··· Page excerpt

Foreign Affairs Minister Charlie Flanagan said the decision was taken after consultations and consideration of the security situation in the north African state.
The advice was initially to “exercise extreme caution” in the wake of the terror attack in the resort of Sousse in which 38 tourists were killed, including three Irish victims.
Mr Flanagan said Irish diplomats have been in close contact with other countries affected by the atrocity and agencies to continually assess the security situation.
“We are now encouraging any Irish visitors to Tunisia to review whether their presence in Tunisia is essential and, where it is not, we are advising them to leave by commercial means,” he said.
Mr Flanagan said relatively few Irish tourists are believed to be in Tunisia at present.
“Our embassy in Madrid, which is accredited to Tunisia, will be notifying those Irish citizens who are resident in the country of the changes to the travel advice,” he said. UK intelligence chiefs have said a terror attack is “highly likely”.
Ireland now ranks Tunisia alongside a number of countries where war, terrorism, political instability or disease is a danger including Lebanon, Egypt, Pakistan, North Korea, the Democratic Republic of Congo, Eritrea, Sudan and Guinea.
Irish citizens travelling abroad are being urged to register their details on a special registration website — dfa.ie/travel/citizens-registration — to provide them with quick consular assistance in the event of an emergency.
“I strongly encourage Irish citizens in Tunisia who are not yet registered with the department but who plan to remain in Tunisia to register without delay,” Mr Flanagan said.
“We keep our travel advice under constant review and will continue to monitor the situation in Tunisia very closely,” he said.
Tunisia earlier accused the British government of playing into the hands of terrorists by evacuating thousands of Britons from the country.

······
··· Data section

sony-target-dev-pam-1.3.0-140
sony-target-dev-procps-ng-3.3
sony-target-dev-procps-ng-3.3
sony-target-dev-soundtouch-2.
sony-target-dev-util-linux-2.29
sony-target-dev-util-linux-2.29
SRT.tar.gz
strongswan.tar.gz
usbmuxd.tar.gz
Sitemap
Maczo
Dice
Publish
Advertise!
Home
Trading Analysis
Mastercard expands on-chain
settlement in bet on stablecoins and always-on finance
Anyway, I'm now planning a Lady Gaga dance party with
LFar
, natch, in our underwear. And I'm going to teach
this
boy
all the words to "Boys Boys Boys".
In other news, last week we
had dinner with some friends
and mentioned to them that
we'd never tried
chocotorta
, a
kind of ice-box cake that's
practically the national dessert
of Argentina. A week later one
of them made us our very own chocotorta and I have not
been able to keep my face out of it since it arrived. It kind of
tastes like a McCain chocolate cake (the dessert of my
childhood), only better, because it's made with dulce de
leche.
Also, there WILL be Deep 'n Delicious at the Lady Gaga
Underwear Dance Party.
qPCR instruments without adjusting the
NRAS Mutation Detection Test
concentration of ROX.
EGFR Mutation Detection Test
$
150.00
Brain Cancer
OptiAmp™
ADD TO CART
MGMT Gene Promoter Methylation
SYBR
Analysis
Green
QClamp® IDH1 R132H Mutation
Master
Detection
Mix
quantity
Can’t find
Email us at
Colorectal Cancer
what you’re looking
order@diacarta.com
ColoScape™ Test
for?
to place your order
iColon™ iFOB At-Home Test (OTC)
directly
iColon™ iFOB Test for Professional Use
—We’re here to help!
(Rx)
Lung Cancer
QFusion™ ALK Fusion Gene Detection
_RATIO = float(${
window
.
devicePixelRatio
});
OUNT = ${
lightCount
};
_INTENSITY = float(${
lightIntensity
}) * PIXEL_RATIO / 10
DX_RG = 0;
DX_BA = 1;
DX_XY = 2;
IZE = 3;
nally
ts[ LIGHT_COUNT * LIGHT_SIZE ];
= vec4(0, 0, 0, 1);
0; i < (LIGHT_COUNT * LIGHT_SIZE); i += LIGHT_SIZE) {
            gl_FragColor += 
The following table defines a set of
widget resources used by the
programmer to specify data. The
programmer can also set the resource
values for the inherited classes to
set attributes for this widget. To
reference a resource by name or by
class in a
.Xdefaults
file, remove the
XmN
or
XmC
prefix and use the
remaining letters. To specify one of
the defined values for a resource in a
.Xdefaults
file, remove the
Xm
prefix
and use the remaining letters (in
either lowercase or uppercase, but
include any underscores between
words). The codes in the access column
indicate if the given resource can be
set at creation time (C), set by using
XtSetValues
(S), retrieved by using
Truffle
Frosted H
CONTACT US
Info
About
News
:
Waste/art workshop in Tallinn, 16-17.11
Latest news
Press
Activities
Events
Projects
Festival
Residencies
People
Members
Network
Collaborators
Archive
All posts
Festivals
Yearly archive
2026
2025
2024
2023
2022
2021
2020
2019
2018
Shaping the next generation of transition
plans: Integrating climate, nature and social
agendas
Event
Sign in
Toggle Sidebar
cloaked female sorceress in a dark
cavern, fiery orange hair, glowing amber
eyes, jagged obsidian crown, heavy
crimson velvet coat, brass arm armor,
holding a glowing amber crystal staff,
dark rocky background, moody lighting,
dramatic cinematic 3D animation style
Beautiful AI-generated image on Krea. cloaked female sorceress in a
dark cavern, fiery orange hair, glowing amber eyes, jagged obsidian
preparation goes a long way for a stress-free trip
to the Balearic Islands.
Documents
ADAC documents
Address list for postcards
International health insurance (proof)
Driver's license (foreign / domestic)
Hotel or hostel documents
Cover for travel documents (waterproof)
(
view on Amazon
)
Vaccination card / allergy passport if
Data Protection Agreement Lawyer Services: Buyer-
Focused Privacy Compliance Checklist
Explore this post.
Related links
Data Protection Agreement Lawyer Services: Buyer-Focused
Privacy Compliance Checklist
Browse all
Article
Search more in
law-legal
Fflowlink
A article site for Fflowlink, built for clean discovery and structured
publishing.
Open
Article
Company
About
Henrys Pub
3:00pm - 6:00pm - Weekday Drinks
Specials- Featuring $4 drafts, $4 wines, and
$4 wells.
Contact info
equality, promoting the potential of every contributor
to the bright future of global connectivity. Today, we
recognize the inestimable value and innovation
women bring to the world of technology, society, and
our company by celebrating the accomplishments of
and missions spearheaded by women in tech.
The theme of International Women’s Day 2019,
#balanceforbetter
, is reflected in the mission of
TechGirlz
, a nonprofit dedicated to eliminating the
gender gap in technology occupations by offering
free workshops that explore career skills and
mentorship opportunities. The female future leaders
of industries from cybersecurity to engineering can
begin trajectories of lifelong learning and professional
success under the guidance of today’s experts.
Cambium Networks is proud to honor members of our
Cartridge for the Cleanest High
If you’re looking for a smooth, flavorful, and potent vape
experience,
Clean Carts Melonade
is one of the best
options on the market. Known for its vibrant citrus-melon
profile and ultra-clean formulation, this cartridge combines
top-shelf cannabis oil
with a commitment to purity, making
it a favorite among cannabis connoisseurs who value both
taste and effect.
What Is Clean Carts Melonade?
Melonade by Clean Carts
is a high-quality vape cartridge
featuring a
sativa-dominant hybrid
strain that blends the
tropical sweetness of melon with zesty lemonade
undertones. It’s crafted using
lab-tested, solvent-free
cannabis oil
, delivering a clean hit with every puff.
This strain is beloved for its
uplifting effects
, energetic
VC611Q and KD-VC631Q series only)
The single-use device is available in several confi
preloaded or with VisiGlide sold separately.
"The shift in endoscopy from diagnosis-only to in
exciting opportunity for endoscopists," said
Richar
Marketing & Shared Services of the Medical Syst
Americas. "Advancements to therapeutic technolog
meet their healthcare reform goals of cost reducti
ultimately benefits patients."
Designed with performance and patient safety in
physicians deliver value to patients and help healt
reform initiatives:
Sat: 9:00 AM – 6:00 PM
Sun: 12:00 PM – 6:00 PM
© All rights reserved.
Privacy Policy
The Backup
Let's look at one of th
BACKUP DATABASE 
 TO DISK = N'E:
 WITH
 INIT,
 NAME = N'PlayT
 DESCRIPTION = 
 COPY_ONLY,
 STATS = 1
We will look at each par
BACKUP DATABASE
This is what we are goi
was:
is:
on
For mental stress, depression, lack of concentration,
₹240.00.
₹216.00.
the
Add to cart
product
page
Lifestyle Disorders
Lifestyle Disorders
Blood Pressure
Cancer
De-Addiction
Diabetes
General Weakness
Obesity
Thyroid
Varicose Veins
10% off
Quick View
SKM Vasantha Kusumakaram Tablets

······

**Problem description:** Reproduce the passage of the article on Ireland's travel advice for Tunisia, starting with "Foreign Affairs Minister" and going on through "three Irish victims.". The records come from a different source than the text.

**Answer box:**
Foreign Affairs Minister Charlie Flanagan said the decision was taken after consultations and consideration of the security situation in the north African state.
The advice was initially to “exercise extreme caution” in the wake of the terror attack in the resort of Sousse in which 38 tourists were killed, including three Irish victims.